There are an estimated 170 million shipping containers across the globe transporting 90% of the world’s goods.
Quarantines, lockdowns, labour shortages, port congestion, and other global supply chain bottlenecks have sent shipping rates soaring. US, China, Europe, Africa, LATAM, rates are up 6-fold in the past year. It’s like a Sotheby auction where bidding rates can go up to $25,000 per container.
Freight rates from Shanghai to Rotterdam has leapt by close to 600% compared to last year. LA to Shanghai up by over 200%. Transit time from Asia has increased from 30 days on average to West Africa to close to 90 days or more. The chances of vessels arriving on time are about 40%, when it was 80% this time in 2020.
Carriers have cut capacity on major routes, and container shortages caused by backups escalated the problem. The backlog at ports has a ripple effect on jammed warehouses, long stretches of trucks leading to the ports, and rail capacity.
Truck driver shortages in the United States and Europe have only exacerbated supply disruptions.
Air terminals are equally under pressure, receiving increasingly large amounts of freight as companies try to find alternative methods to transport their goods. Shanghai Pudong and Nanjing airports were choked when the Chinese government tried to contain the new outbreak of covid-19 in these cities.
Bidding wars to get space and containers onto vessels, pushing freight charges to skyrocket, prompting exporters to lift cost or just cancel shipments altogether.
Importers on the other hand who can’t afford to pay these exorbitant freight rates are cancelling orders leaving producers to scramble to find new buyers or liquidate at a loss.
It’s either one pays the exorbitant prices or leave the market. The crisis is eating into companies’ profits on all fronts, no one is spared.
Supply chains are challenged by Covid-19 induced port closures, such as Los Angeles, more recently NingBo in China – the world’s 3rd busiest port, leaving 50 over vessels stuck at port unable to load or sail. The Even Given shutting down of the Suez Canal continued to have cascading effects on container turn over 2 months after the vessel was cleared.
Hsieh Huey-chuan, president of Taiwan-based Evergreen Marine Corp., the world’s seventh-biggest container liner, at an investor briefing on Aug. 20, 2021 stated. “If the pandemic can’t be successfully contained, port congestion might turn into a brand new regular.”
Shortage of vessels, containers and raw materials among others lead to higher input cost for manufacturing and construction along with delays due to material shortage. A 4-week manufacturing lead time is easily now stretched to 6 to 9 weeks.
Andrew Rees, the chief executive of footwear company Crocs, says that transit times from Asia to most of the company’s leading markets are approximately double what they were historically. “That’s been the case for some time, and we’re expecting [to] live with that,”

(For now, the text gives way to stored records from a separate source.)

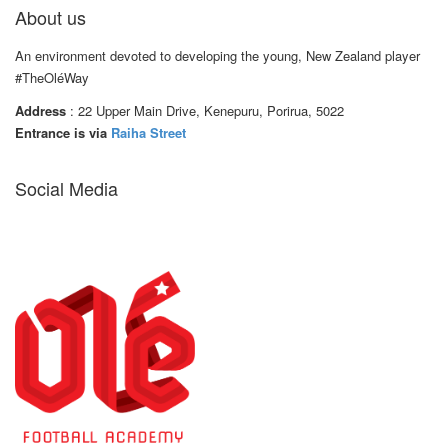
About us
An environment devoted to developing the young, New Zealand player
#TheOléWay
Address
: 22 Upper Main Drive, Kenepuru, Porirua, 5022
Entrance is via
Raiha Street
Social Media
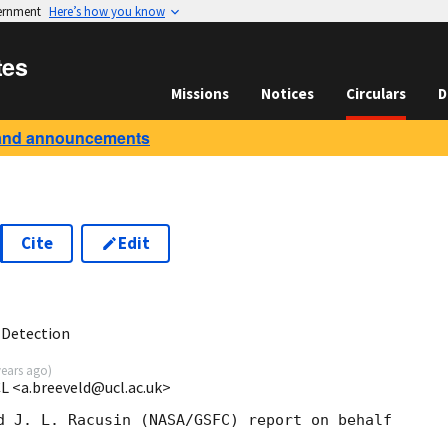
vernment
Here’s how you know
tes
Missions
Notices
Circulars
D
and announcements
Cite
Edit
8
 Detection
years ago
)
CL <a.breeveld@ucl.ac.uk>
d J. L. Racusin (NASA/GSFC) report on behalf 
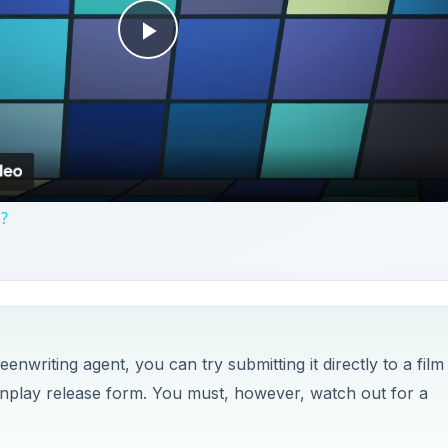
Play
Video
n?
writing agent, you can try submitting it directly to a film
nplay release form. You must, however, watch out for a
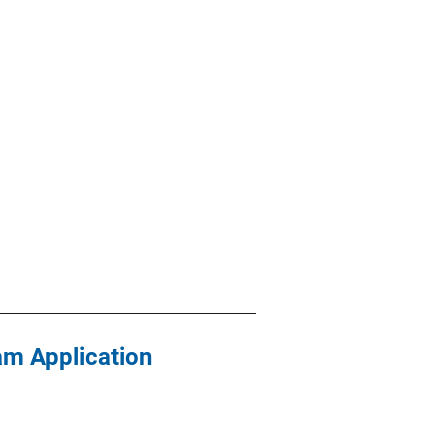
am Application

Labour too is in short supply. Many Asian countries, such as Singapore, Malaysia, and Indonesia among others rely on migrant labours for farming, harvesting, production and construction. With lockdowns and long quarantine periods these countries are facing a severe shortage of labour, thus increasing the cost of existing labour up to 50% than pre-pandemic times. Because of the labour crunch; production, constructions and projects are taking twice longer to be completed, longer if companies are faced with cash flow issues, worst yet declare bankruptcy.
Producers have no other alternative but to elevate costs to mirror the elevated prices.
The only thing that seems certain these days is raising costs. Last year, the world faced a shortage of toilet paper, at least the fear of it, but this year its’ everything.
Companies are losing sales as they don’t have goods.
Factories are shutting down because they don’t have raw materials.
“Everywhere You Look, The Global Supply Chain is a Mess”
Pent up demand is outstripping supply. Even with unprecedented high rates, the appetite for cargo transport has increased across the board.
The direct impact of higher shipping cost along with the inability to restock inventories has led to importers hiking the price of goods, raising worries of an inflationary spiral.
High rates are also leading to order cancellations, bulk purchases or delayed purchases until prices have dropped.
Ultimately, it’s the consumers who pay the price.
On the flip side it’s a healthy bottom line for ship owners & operators. The top 10 liners with their alliances control 85% of container capacity. Maersk & other liners posted their best 1st quarter numbers ever. Drewry’s Container forecaster predicts carriers will report an EBIT US$100 billion in 2021. Are they exploiting the market or just capitalising on an opportunity?
“We currently expect the market situation only to ease in the first quarter of 2022 at the earliest,” Hapag-Lloyd chief executive Rolf Habben Jansen. The company’s EBIT rose to roughly USD 1.5 billion (approximately EUR 1.3 billion) for first half 2021.
From steel and copper to corn, soya and timber, commodities started 2021 with a bang, surging to levels not seen for years, each record price breaking the previous. As supply chain congestion continues and consumption trends elevated there’s little to suggest that freight rates will soften anytime soon or prices for consumer goods, food stuff, electronics, etc to fall.
The shipping crisis is an example of fragility of globalisation, it’s susceptibility to environmental changes and market fluctuations.